Boosters DO beat Omicron and cut risk of falling ill by 75%

Boosters DO beat Omicron and cut risk of falling ill by 75% but two jabs WON’T stop you developing symptoms as promising official analysis shows NO Brits infected with super-mutant strain have been hospitalised yet

  • Experts are confident that three doses will offer significantly higher immunity against severe illness, death
  • Analysis most promising sign yet that Omicron wave of hospital admissions will not surpass previous peaks
  • In people given 2nd dose three months ago, effectiveness against symptomatic disease could be low as 40%

Booster Covid jabs offer up to 75 per cent protection against mild disease caused by the super Omicron variant, official UK Government analysis revealed tonight.

Experts are confident that three doses will offer significantly higher immunity against severe illness and death from the highly-evolved strain.

In people who had their second dose more than three months ago, effectiveness against symptomatic disease could be as low as 40 per cent, according to the real-world analysis.

But officials stress that even two vaccines should still offer high protection against severe illness, in the most promising sign yet that the incoming wave of hospital admissions and deaths will not surpass previous peaks. 

There is now growing optimism among No10 scientists that Plan B restrictions and the booster campaign will be enough to avoid more draconian curbs.

It was also confirmed that none of the UK’s 1,265 Omicron infections have led to hospital admission or death so far.

The UK Health Security Agency looked at 581 people with confirmed Omicron and compared their vaccine status to a control group of people who tested positive for Delta.  

It estimated that a Pfizer booster provides between 70 and 75 per cent protection against mild Omicron illness, regardless of which vaccine was originally used, compared to 90 per cent for Delta.

Two doses of Pfizer may offer just 40 per cent protection after three months compared to around 60 per cent for Delta. Data for two AstraZeneca shots was less reliable due to the fact it was restricted in some age groups. 

UKHSA experts who carried out the study said that while it was disappointing that Omicron weakened existing jabs to some extent, the new variant is not as vaccine-evasive as initially feared.  

They warned, however, that because the strain can slip past the immune systems of people with waning protection, it is on track to become dominant in days.

The agency estimates that the variant is double every two to three days and that Omicron case numbers will exceed one million by the end of the month.

A Pfizer booster provides between 70 and 75 per cent protection against mild Omicron illness, regardless of which vaccine was originally used, compared to 90 per cent for Delta. Two doses of Pfizer may offer just 40 per cent protection after three months compared to around 60 per cent for Delta. Data for two AstraZeneca shots was less reliable due to the fact it was restricted in some age groups

UK Health Security Agency data shows that Omicron may now be behind 8.5 per cent of infections. The figures are based on the proportion of PCR tests failing to detect a specific gene, an early indicator of the variant. PCRs look for three genes to confirm a Covid infection, but with Omicron one is so mutated that they only pick up two of them

Public Health Scotland estimates the new variant will be dominant next week, accounting for more than 50 per cent of all Covid cases, and make almost all new infections by the end of the year

Omicron makes up 13.3 per cent of Covid cases in Scotland and is doubling every two to three days

The findings are some of the earliest data on the protection against Omicron outside of lab studies, which have shown reduced neutralising activity against Omicron.

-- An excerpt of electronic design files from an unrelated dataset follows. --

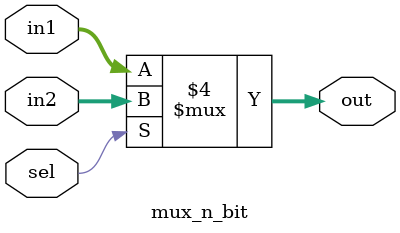
<source format=v>
module mux_n_bit(in1, in2, sel, out);

parameter n = 32;

	input [n-1:0] in1;
	input [n-1:0] in2;
	input sel;
	
	output reg [n-1:0] out;
	
	always @ (*)
	begin
		if (!sel)
			out <= in1;
		else
			out <= in2;
	end
endmodule
</source>
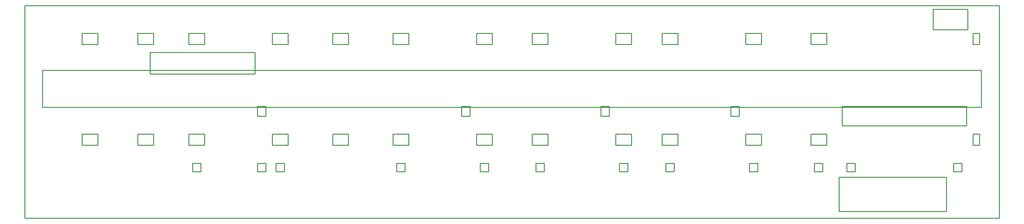
<source format=gko>
G04 Layer: BoardOutlineLayer*
G04 EasyEDA v6.5.32, 2023-07-25 14:04:49*
G04 a0b758befd8440d7b96d881f184d22a9,5a6b42c53f6a479593ecc07194224c93,10*
G04 Gerber Generator version 0.2*
G04 Scale: 100 percent, Rotated: No, Reflected: No *
G04 Dimensions in millimeters *
G04 leading zeros omitted , absolute positions ,4 integer and 5 decimal *
%FSLAX45Y45*%
%MOMM*%

%ADD10C,0.2540*%
D10*
X635000Y20955000D02*
G01*
X27305000Y20955000D01*
X27305000Y15113000D01*
X635000Y15113000D01*
X635000Y20955000D01*
X26047700Y16624300D02*
G01*
X26047700Y16395700D01*
X26047700Y16395700D02*
G01*
X26276300Y16395700D01*
X26276300Y16395700D02*
G01*
X26276300Y16624300D01*
X26276300Y16624300D02*
G01*
X26047700Y16624300D01*
X23126700Y16624300D02*
G01*
X23126700Y16395700D01*
X23126700Y16395700D02*
G01*
X23355300Y16395700D01*
X23355300Y16395700D02*
G01*
X23355300Y16624300D01*
X23355300Y16624300D02*
G01*
X23126700Y16624300D01*
X22237700Y16624300D02*
G01*
X22237700Y16395700D01*
X22237700Y16395700D02*
G01*
X22466300Y16395700D01*
X22466300Y16395700D02*
G01*
X22466300Y16624300D01*
X22466300Y16624300D02*
G01*
X22237700Y16624300D01*
X20459700Y16624300D02*
G01*
X20459700Y16395700D01*
X20459700Y16395700D02*
G01*
X20688300Y16395700D01*
X20688300Y16395700D02*
G01*
X20688300Y16624300D01*
X20688300Y16624300D02*
G01*
X20459700Y16624300D01*
X18173700Y16624300D02*
G01*
X18173700Y16395700D01*
X18173700Y16395700D02*
G01*
X18402300Y16395700D01*
X18402300Y16395700D02*
G01*
X18402300Y16624300D01*
X18402300Y16624300D02*
G01*
X18173700Y16624300D01*
X16903700Y16624300D02*
G01*
X16903700Y16395700D01*
X16903700Y16395700D02*
G01*
X17132300Y16395700D01*
X17132300Y16395700D02*
G01*
X17132300Y16624300D01*
X17132300Y16624300D02*
G01*
X16903700Y16624300D01*
X14617700Y16624300D02*
G01*
X14617700Y16395700D01*
X14617700Y16395700D02*
G01*
X14846300Y16395700D01*
X14846300Y16395700D02*
G01*
X14846300Y16624300D01*
X14846300Y16624300D02*
G01*
X14617700Y16624300D01*
X13093700Y16624300D02*
G01*
X13093700Y16395700D01*
X13093700Y16395700D02*
G01*
X13322300Y16395700D01*
X13322300Y16395700D02*
G01*
X13322300Y16624300D01*
X13322300Y16624300D02*
G01*
X13093700Y16624300D01*
X10807700Y16624300D02*
G01*
X10807700Y16395700D01*
X10807700Y16395700D02*
G01*
X11036300Y16395700D01*
X11036300Y16395700D02*
G01*
X11036300Y16624300D01*
X11036300Y16624300D02*
G01*
X10807700Y16624300D01*
X7505700Y16624300D02*
G01*
X7505700Y16395700D01*
X7505700Y16395700D02*
G01*
X7734300Y16395700D01*
X7734300Y16395700D02*
G01*
X7734300Y16624300D01*
X7734300Y16624300D02*
G01*
X7505700Y16624300D01*
X6997700Y16624300D02*
G01*
X6997700Y16395700D01*
X6997700Y16395700D02*
G01*
X7226300Y16395700D01*
X7226300Y16395700D02*
G01*
X7226300Y16624300D01*
X7226300Y16624300D02*
G01*
X6997700Y16624300D01*
X5219700Y16624300D02*
G01*
X5219700Y16395700D01*
X5219700Y16395700D02*
G01*
X5448300Y16395700D01*
X5448300Y16395700D02*
G01*
X5448300Y16624300D01*
X5448300Y16624300D02*
G01*
X5219700Y16624300D01*
X1117600Y19177000D02*
G01*
X1117600Y18161000D01*
X1117600Y18161000D02*
G01*
X26809700Y18161000D01*
X26809700Y18161000D02*
G01*
X26809700Y19177000D01*
X26809700Y19177000D02*
G01*
X1117600Y19177000D01*
X4064000Y19672300D02*
G01*
X4064000Y19075400D01*
X4064000Y19075400D02*
G01*
X6934200Y19075400D01*
X6934200Y19075400D02*
G01*
X6934200Y19672300D01*
X6934200Y19672300D02*
G01*
X4064000Y19672300D01*
X6997700Y18186400D02*
G01*
X6997700Y17919700D01*
X6997700Y17919700D02*
G01*
X7226300Y17919700D01*
X7226300Y17919700D02*
G01*
X7226300Y18186400D01*
X7226300Y18186400D02*
G01*
X6997700Y18186400D01*
X12585700Y18186400D02*
G01*
X12585700Y17919700D01*
X12585700Y17919700D02*
G01*
X12814300Y17919700D01*
X12814300Y17919700D02*
G01*
X12814300Y18186400D01*
X12814300Y18186400D02*
G01*
X12585700Y18186400D01*
X22999700Y18186400D02*
G01*
X22999700Y17653000D01*
X22999700Y17653000D02*
G01*
X26403300Y17653000D01*
X26403300Y17653000D02*
G01*
X26403300Y18186400D01*
X26403300Y18186400D02*
G01*
X22999700Y18186400D01*
X19951700Y18186400D02*
G01*
X19951700Y17919700D01*
X19951700Y17919700D02*
G01*
X20180300Y17919700D01*
X20180300Y17919700D02*
G01*
X20180300Y18186400D01*
X20180300Y18186400D02*
G01*
X19951700Y18186400D01*
X16395700Y18186400D02*
G01*
X16395700Y17919700D01*
X16395700Y17919700D02*
G01*
X16624300Y17919700D01*
X16624300Y17919700D02*
G01*
X16624300Y18186400D01*
X16624300Y18186400D02*
G01*
X16395700Y18186400D01*
X2197100Y20193000D02*
G01*
X2197100Y19888200D01*
X2197100Y19888200D02*
G01*
X2628900Y19888200D01*
X2628900Y19888200D02*
G01*
X2628900Y20193000D01*
X2628900Y20193000D02*
G01*
X2197100Y20193000D01*
X3721100Y20193000D02*
G01*
X3721100Y19888200D01*
X3721100Y19888200D02*
G01*
X4152900Y19888200D01*
X4152900Y19888200D02*
G01*
X4152900Y20193000D01*
X4152900Y20193000D02*
G01*
X3721100Y20193000D01*
X5118100Y20193000D02*
G01*
X5118100Y19888200D01*
X5118100Y19888200D02*
G01*
X5549900Y19888200D01*
X5549900Y19888200D02*
G01*
X5549900Y20193000D01*
X5549900Y20193000D02*
G01*
X5118100Y20193000D01*
X7404100Y20193000D02*
G01*
X7404100Y19888200D01*
X7404100Y19888200D02*
G01*
X7835900Y19888200D01*
X7835900Y19888200D02*
G01*
X7835900Y20193000D01*
X7835900Y20193000D02*
G01*
X7404100Y20193000D01*
X9055100Y20193000D02*
G01*
X9055100Y19888200D01*
X9055100Y19888200D02*
G01*
X9486900Y19888200D01*
X9486900Y19888200D02*
G01*
X9486900Y20193000D01*
X9486900Y20193000D02*
G01*
X9055100Y20193000D01*
X2197100Y17424400D02*
G01*
X2197100Y17119600D01*
X2197100Y17119600D02*
G01*
X2628900Y17119600D01*
X2628900Y17119600D02*
G01*
X2628900Y17424400D01*
X2628900Y17424400D02*
G01*
X2197100Y17424400D01*
X3721100Y17424400D02*
G01*
X3721100Y17119600D01*
X3721100Y17119600D02*
G01*
X4152900Y17119600D01*
X4152900Y17119600D02*
G01*
X4152900Y17424400D01*
X4152900Y17424400D02*
G01*
X3721100Y17424400D01*
X5118100Y17424400D02*
G01*
X5118100Y17119600D01*
X5118100Y17119600D02*
G01*
X5549900Y17119600D01*
X5549900Y17119600D02*
G01*
X5549900Y17424400D01*
X5549900Y17424400D02*
G01*
X5118100Y17424400D01*
X7404100Y17424400D02*
G01*
X7404100Y17119600D01*
X7404100Y17119600D02*
G01*
X7835900Y17119600D01*
X7835900Y17119600D02*
G01*
X7835900Y17424400D01*
X7835900Y17424400D02*
G01*
X7404100Y17424400D01*
X9055100Y17424400D02*
G01*
X9055100Y17119600D01*
X9055100Y17119600D02*
G01*
X9486900Y17119600D01*
X9486900Y17119600D02*
G01*
X9486900Y17424400D01*
X9486900Y17424400D02*
G01*
X9055100Y17424400D01*
X10706100Y17424400D02*
G01*
X10706100Y17119600D01*
X10706100Y17119600D02*
G01*
X11137900Y17119600D01*
X11137900Y17119600D02*
G01*
X11137900Y17424400D01*
X11137900Y17424400D02*
G01*
X10706100Y17424400D01*
X10706100Y20193000D02*
G01*
X10706100Y19888200D01*
X10706100Y19888200D02*
G01*
X11137900Y19888200D01*
X11137900Y19888200D02*
G01*
X11137900Y20193000D01*
X11137900Y20193000D02*
G01*
X10706100Y20193000D01*
X12992100Y20193000D02*
G01*
X12992100Y19888200D01*
X12992100Y19888200D02*
G01*
X13423900Y19888200D01*
X13423900Y19888200D02*
G01*
X13423900Y20193000D01*
X13423900Y20193000D02*
G01*
X12992100Y20193000D01*
X12992100Y17424400D02*
G01*
X12992100Y17119600D01*
X12992100Y17119600D02*
G01*
X13423900Y17119600D01*
X13423900Y17119600D02*
G01*
X13423900Y17424400D01*
X13423900Y17424400D02*
G01*
X12992100Y17424400D01*
X14516100Y17424400D02*
G01*
X14516100Y17119600D01*
X14516100Y17119600D02*
G01*
X14947900Y17119600D01*
X14947900Y17119600D02*
G01*
X14947900Y17424400D01*
X14947900Y17424400D02*
G01*
X14516100Y17424400D01*
X14516100Y20193000D02*
G01*
X14516100Y19888200D01*
X14516100Y19888200D02*
G01*
X14947900Y19888200D01*
X14947900Y19888200D02*
G01*
X14947900Y20193000D01*
X14947900Y20193000D02*
G01*
X14516100Y20193000D01*
X16802100Y20193000D02*
G01*
X16802100Y19888200D01*
X16802100Y19888200D02*
G01*
X17233900Y19888200D01*
X17233900Y19888200D02*
G01*
X17233900Y20193000D01*
X17233900Y20193000D02*
G01*
X16802100Y20193000D01*
X16802100Y17424400D02*
G01*
X16802100Y17119600D01*
X16802100Y17119600D02*
G01*
X17233900Y17119600D01*
X17233900Y17119600D02*
G01*
X17233900Y17424400D01*
X17233900Y17424400D02*
G01*
X16802100Y17424400D01*
X18072100Y20193000D02*
G01*
X18072100Y19888200D01*
X18072100Y19888200D02*
G01*
X18503900Y19888200D01*
X18503900Y19888200D02*
G01*
X18503900Y20193000D01*
X18503900Y20193000D02*
G01*
X18072100Y20193000D01*
X18072100Y17424400D02*
G01*
X18072100Y17119600D01*
X18072100Y17119600D02*
G01*
X18503900Y17119600D01*
X18503900Y17119600D02*
G01*
X18503900Y17424400D01*
X18503900Y17424400D02*
G01*
X18072100Y17424400D01*
X20358100Y20193000D02*
G01*
X20358100Y19888200D01*
X20358100Y19888200D02*
G01*
X20789900Y19888200D01*
X20789900Y19888200D02*
G01*
X20789900Y20193000D01*
X20789900Y20193000D02*
G01*
X20358100Y20193000D01*
X22148800Y20193000D02*
G01*
X22148800Y19888200D01*
X22148800Y19888200D02*
G01*
X22580600Y19888200D01*
X22580600Y19888200D02*
G01*
X22580600Y20193000D01*
X22580600Y20193000D02*
G01*
X22148800Y20193000D01*
X20358100Y17424400D02*
G01*
X20358100Y17119600D01*
X20358100Y17119600D02*
G01*
X20789900Y17119600D01*
X20789900Y17119600D02*
G01*
X20789900Y17424400D01*
X20789900Y17424400D02*
G01*
X20358100Y17424400D01*
X22148800Y17424400D02*
G01*
X22148800Y17119600D01*
X22148800Y17119600D02*
G01*
X22580600Y17119600D01*
X22580600Y17119600D02*
G01*
X22580600Y17424400D01*
X22580600Y17424400D02*
G01*
X22148800Y17424400D01*
X26581100Y20193000D02*
G01*
X26581100Y19888200D01*
X26581100Y19888200D02*
G01*
X26758900Y19888200D01*
X26758900Y19888200D02*
G01*
X26758900Y20193000D01*
X26758900Y20193000D02*
G01*
X26581100Y20193000D01*
X26581100Y17424400D02*
G01*
X26581100Y17119600D01*
X26581100Y17119600D02*
G01*
X26758900Y17119600D01*
X26758900Y17119600D02*
G01*
X26758900Y17424400D01*
X26758900Y17424400D02*
G01*
X26581100Y17424400D01*
X25488900Y20853400D02*
G01*
X25488900Y20294600D01*
X25488900Y20294600D02*
G01*
X26435050Y20294600D01*
X26435050Y20294600D02*
G01*
X26435050Y20853400D01*
X26435050Y20853400D02*
G01*
X25488900Y20853400D01*
X22917150Y16243300D02*
G01*
X22917150Y15303500D01*
X22917150Y15303500D02*
G01*
X25850850Y15303500D01*
X25850850Y15303500D02*
G01*
X25850850Y16243300D01*
X25850850Y16243300D02*
G01*
X22917150Y16243300D01*

%LPD*%
M02*

</source>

The early real-world data suggest that while Omicron could greatly reduce the protection against mild disease from an initial two-dose vaccination course, boosters restored the protection to an extent.

‘These early estimates should be treated with caution but they indicate that a few months after the second jab, there is a greater risk of catching the Omicron variant compared to Delta strain,’ said Dr Mary Ramsay, Head of Immunisation at the UKHSA, adding that protection against severe disease was expected to remain higher.

‘The data suggest this risk is significantly reduced following a booster vaccine, so I urge everyone to take up their booster when eligible.’

In an analysis of 581 people with confirmed Omicron, two doses of AstraZeneca and Pfizer-BioNTech vaccines provided much lower levels of protection against symptomatic infection compared to what they provide against Delta.

However, when boosted with a dose of Pfizer vaccine, there was around 70 per cent protection against symptomatic infection for people who initially received AstraZeneca, and around 75 per cent protection for those who received Pfizer.

That compares to estimated protection against infection from Delta following a booster of around 90%.

UKHSA said that, at current trends, Omicron would account for more that 50 per cent of all COVID-19 infections by mid-December, with Britain exceeding one million infections by the end of the month.